Department of Labor Issues Final Ruling Revising White Collar Exemptions

On April 20, the Wage and Hour Division of the U.S. Department of Labor (DOL) issued final rules revising the definitions of who is exempt from the minimum wage and overtime provisions of the Fair Labor Standards Act as a "white collar" employee for the first time in more than fifty years.

In doing so, the DOL made some significant changes to the proposed revisions that it issued in March 2003 to answer critics who said the proposal would have removed overtime pay requirements from as many as eight million nonexempt workers. The DOL said it received more than 75,000 comments on the proposed rules, about 600 of which contained substantive analysis.

The new rules will take effect 120 days after their publication in the Federal Register, which is scheduled to happen by April 30, according to Labor Secretary Elaine L. Chao, resulting in an effective date sometime in late August.

The DOL estimates that the new rules will strengthen overtime protections for more than 6.7 million lower-paid salaried workers, including 1.3 million who are exempt under the current rules, while only 107,000 workers earning more than $100,000 a year could lose their current overtime protection. The current rule is "as protective as the current regulations" for the 57 million workers earning salaries in between these two extremes, according to the DOL.

Under the final rules, any employee earning less than $455 a week ($23,660 a year) will be a nonexempt employee entitled to overtime pay, whether the employee is paid on an hourly or salary basis.

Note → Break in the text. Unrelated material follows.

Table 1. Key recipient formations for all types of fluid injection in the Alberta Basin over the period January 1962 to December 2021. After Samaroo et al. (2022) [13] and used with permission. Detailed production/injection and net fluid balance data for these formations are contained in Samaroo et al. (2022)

This amount is an increase from the proposal, which would have guaranteed overtime to employees earning less than $425 a week ($22,100 a year), and from the current regulations, under which employees earning less than $155 a week ($8,060 a year) are automatically entitled to overtime pay.

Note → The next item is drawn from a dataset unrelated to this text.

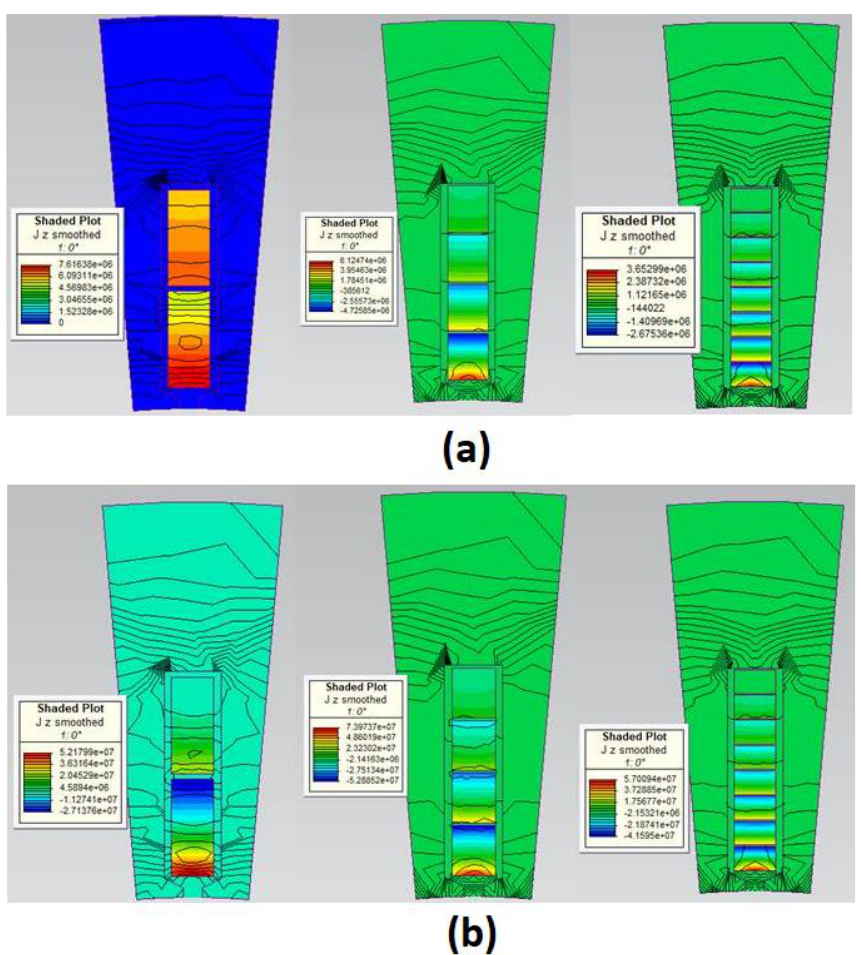
Figure 9. Current density distribution in the Z direction and the flux density distribution for two-layer, four-layer, and eight-layer conductors ( a ) at 50 Hz and ( b ) 800 Hz.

The final rules also establish a new exemption for highly compensated employees who receive total compensation of at least $100,000 a year and perform at least some of the exempt work of an executive, administrative, or professional employee. The proposal had set the total compensation amount at $65,000.

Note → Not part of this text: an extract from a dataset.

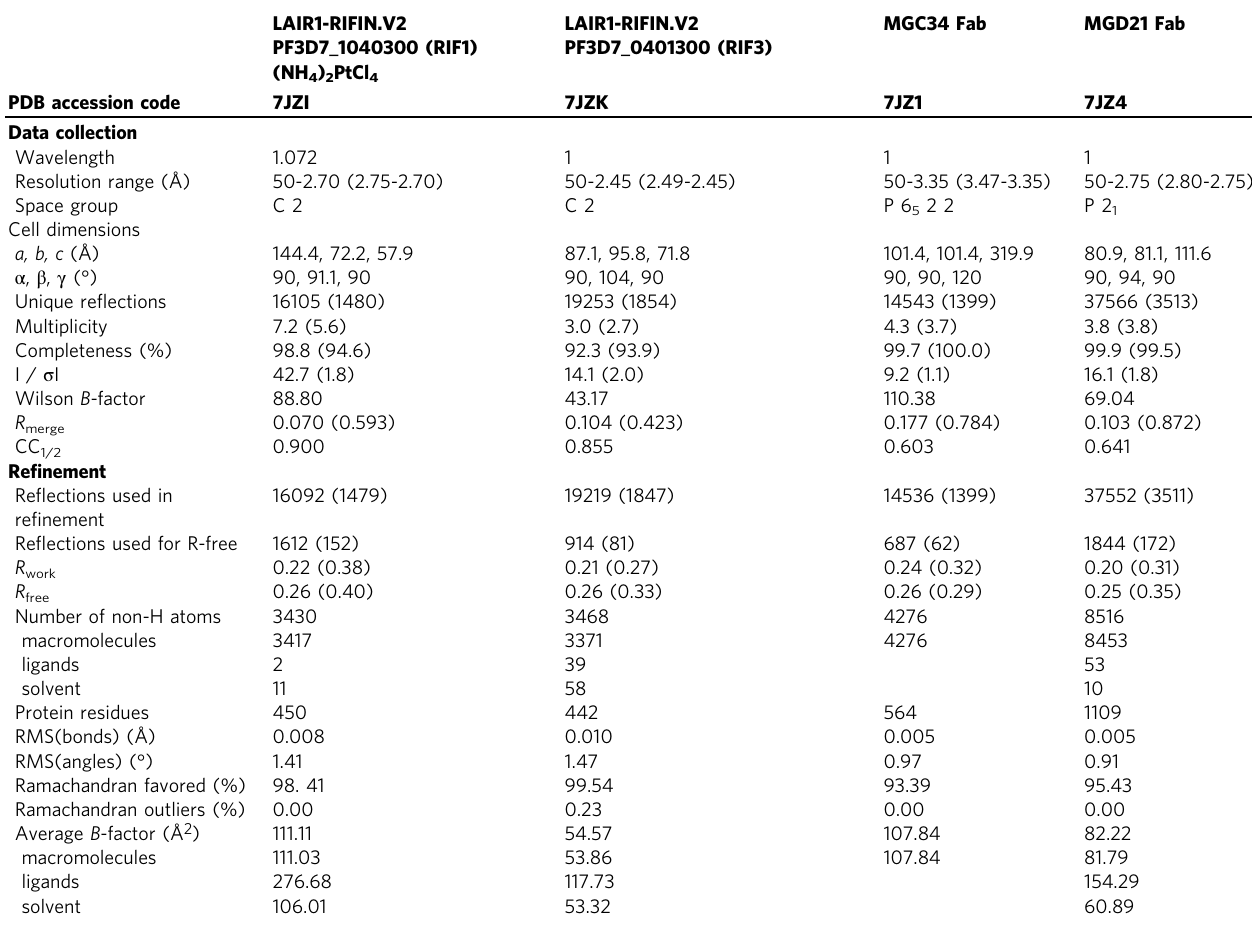
Table 1. Statistics of X-ray diffraction data collection and structural re fi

Other significant changes from the proposal include:

Reinstating the current requirement that exempt administrative employees exercise "discretion and independent judgment" as part of their primary duty;

Removing the proposed executive exemption for employees who are in "sole charge" of a physically separate branch of an employer;

Clarifying the learned professional exemption by removing references in the proposal to alternate training that could qualify an employee for the exemption, including training in the armed forces or attending a technical school or community college;

Making it clear that the white collar exemptions don't apply to manual laborers or other "blue collar" workers no matter how highly paid they might be;

Stating that the exemptions also don't apply to "first responders" such as police officers, firefighters, or emergency medical technicians, even though they may have some supervisory responsibility (e.g., police sergeants); and

Clarifying that registered nurses will generally qualify for the learned professional exemption, while licensed practical nurses will not.

Prior to their publication in the Federal Register, the DOL has created a "FairPay" Web site providing information on the revised final rules: www.dol.gov/esa/regs/compliance/whd/fairpay/main.htm.